Another great advantage is that a streaming data paradigm is more in line with how data arrives in the real world, making it easy to bridge your data application to production, or conduct time-series backfilling on your historical data.
You develop with Quokka locally, and deploy to cloud (currently AWS) with a single line of code change. Quokka is currently designed to target SQLish data engineering workloads on data lake. You can try Quokka if you want to speed up some Spark data jobs, or if you want to implement "stateful Python UDFs" in your SQL pipeline, which is kind of a nightmare in Spark. (e.g. forward computing some feature based on historical data) Quokka can also typically achieve much better performance than Spark on pure SQL workloads when input data comes from cloud storage, in Parquet or CSV foramt.

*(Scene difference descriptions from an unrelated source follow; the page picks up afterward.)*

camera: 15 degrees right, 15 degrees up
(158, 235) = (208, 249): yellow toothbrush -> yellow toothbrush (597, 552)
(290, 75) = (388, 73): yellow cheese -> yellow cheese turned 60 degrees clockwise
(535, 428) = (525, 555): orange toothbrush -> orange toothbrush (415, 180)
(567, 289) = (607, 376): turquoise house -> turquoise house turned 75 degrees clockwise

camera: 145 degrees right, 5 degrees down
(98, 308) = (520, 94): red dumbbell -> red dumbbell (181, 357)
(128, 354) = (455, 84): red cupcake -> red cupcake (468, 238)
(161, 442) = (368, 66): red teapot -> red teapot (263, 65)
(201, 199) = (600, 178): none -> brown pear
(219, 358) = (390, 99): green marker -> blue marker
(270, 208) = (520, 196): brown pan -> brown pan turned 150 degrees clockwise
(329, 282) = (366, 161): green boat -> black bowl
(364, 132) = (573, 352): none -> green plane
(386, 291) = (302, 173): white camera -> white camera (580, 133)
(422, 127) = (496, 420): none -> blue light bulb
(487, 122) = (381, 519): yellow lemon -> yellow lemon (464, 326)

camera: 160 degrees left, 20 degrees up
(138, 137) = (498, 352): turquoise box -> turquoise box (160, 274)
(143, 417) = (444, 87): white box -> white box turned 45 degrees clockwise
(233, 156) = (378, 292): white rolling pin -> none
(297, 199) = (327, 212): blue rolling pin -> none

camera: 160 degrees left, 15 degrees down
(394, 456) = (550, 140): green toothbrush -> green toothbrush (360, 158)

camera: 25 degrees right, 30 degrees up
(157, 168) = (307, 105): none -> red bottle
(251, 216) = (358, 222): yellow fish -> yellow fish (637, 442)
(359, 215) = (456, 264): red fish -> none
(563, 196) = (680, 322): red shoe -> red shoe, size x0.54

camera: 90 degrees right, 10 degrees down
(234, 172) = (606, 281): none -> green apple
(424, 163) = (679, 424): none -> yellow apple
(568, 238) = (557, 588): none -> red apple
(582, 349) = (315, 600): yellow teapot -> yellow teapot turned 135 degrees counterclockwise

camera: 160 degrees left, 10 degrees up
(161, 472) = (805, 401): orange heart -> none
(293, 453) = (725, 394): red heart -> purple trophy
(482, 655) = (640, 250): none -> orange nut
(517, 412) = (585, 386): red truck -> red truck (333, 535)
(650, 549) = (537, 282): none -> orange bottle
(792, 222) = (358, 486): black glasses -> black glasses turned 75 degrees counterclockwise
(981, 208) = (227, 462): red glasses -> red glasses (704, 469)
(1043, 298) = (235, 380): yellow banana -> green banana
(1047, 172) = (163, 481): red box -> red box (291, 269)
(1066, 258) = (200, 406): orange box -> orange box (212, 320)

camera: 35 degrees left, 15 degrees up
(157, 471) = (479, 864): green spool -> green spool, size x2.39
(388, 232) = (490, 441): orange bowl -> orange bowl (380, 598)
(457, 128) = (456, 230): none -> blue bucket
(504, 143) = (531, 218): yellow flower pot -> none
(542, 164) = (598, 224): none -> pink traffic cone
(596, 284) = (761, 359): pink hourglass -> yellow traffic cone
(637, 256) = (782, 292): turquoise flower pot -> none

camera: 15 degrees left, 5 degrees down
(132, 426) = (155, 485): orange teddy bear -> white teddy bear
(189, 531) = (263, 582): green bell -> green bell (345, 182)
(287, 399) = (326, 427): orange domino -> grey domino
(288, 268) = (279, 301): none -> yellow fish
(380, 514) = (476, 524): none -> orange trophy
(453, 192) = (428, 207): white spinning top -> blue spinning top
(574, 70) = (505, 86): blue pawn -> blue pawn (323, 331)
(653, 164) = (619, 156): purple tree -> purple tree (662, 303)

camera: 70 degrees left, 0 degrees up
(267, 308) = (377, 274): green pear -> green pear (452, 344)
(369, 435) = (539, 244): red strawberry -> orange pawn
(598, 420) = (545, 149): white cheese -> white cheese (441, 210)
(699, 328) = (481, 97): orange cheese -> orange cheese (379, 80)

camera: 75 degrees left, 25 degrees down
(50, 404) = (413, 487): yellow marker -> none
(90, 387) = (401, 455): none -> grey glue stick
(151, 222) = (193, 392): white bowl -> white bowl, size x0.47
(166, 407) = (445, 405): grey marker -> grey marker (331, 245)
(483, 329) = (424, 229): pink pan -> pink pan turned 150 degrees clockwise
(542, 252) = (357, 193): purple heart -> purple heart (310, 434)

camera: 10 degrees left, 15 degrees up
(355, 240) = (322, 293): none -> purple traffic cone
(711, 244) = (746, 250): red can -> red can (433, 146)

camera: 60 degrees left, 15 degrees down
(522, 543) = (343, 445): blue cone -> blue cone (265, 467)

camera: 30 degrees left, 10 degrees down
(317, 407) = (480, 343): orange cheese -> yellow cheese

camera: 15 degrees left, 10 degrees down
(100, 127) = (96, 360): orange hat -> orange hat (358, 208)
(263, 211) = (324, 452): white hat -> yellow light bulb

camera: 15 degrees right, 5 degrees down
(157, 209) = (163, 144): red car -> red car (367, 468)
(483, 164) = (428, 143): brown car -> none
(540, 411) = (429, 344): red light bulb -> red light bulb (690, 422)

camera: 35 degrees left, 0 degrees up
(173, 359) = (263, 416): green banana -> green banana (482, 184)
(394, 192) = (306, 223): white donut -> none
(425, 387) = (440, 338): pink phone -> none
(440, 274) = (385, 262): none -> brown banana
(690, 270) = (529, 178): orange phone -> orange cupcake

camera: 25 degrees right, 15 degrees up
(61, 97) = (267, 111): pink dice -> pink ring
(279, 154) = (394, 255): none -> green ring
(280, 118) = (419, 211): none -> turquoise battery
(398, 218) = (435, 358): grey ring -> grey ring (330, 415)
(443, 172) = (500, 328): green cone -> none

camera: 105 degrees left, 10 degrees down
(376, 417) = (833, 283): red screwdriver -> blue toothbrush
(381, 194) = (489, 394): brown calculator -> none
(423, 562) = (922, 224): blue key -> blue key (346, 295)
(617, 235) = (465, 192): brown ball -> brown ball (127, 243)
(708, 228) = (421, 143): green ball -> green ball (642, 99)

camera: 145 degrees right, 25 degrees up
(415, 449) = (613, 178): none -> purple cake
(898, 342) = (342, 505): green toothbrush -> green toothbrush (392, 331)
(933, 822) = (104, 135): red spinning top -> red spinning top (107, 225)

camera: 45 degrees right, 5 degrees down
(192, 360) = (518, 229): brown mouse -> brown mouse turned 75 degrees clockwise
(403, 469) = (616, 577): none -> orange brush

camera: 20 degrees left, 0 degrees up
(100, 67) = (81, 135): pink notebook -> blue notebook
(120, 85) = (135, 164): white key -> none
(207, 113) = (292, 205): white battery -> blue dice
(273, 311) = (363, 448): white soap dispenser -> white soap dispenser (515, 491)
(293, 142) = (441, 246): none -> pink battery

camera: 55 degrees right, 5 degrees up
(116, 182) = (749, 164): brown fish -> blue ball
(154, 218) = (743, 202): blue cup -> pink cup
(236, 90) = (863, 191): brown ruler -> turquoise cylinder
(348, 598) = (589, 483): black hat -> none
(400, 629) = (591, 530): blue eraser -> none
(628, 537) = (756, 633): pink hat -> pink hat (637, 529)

The drawback is Quokka currently does not support SQL interface, so you are stuck with a dataframe-like DataStream API. However SQL optimizations such as predicate pushdown and early projection are implemented. I also plan to support Delta Lake and Apache Iceberg in the near future. If you are interested, please drop me a note: zihengw@stanford.edu or Discord.
Roadmap
- Streaming support. Although Quokka follows a streaming model, it currently does not support "streaming" computations from Kafka, Kinesis etc. They will soon be supported. This will allow batch data pipelines to be deployed to production with one line code change. Target Q4 2022.
- Fault tolerance. Currently Quokka's fault tolerance mechanism is experimental. Improvements are being made in this direction transparent to the API. Please use on-demand instances for important workloads. (Well if you are planning on using Quokka for important workloads or any workload, please contact me: zihengw@stanford.edu.) The goal is to support Spark-like fault recovery stability by Q1 2023.
- Full SQL support. I want to be able to do qc.sql(SQL_QUERY). I am working with SQLGlot to make this happen. Target pass TPC-H and say 75% of TPC-DS Q1 2023.
- Time Series Package. Quokka will support point-in-time joins and asof joins natively by Q4 2022. This will be useful for feature backtesting, etc.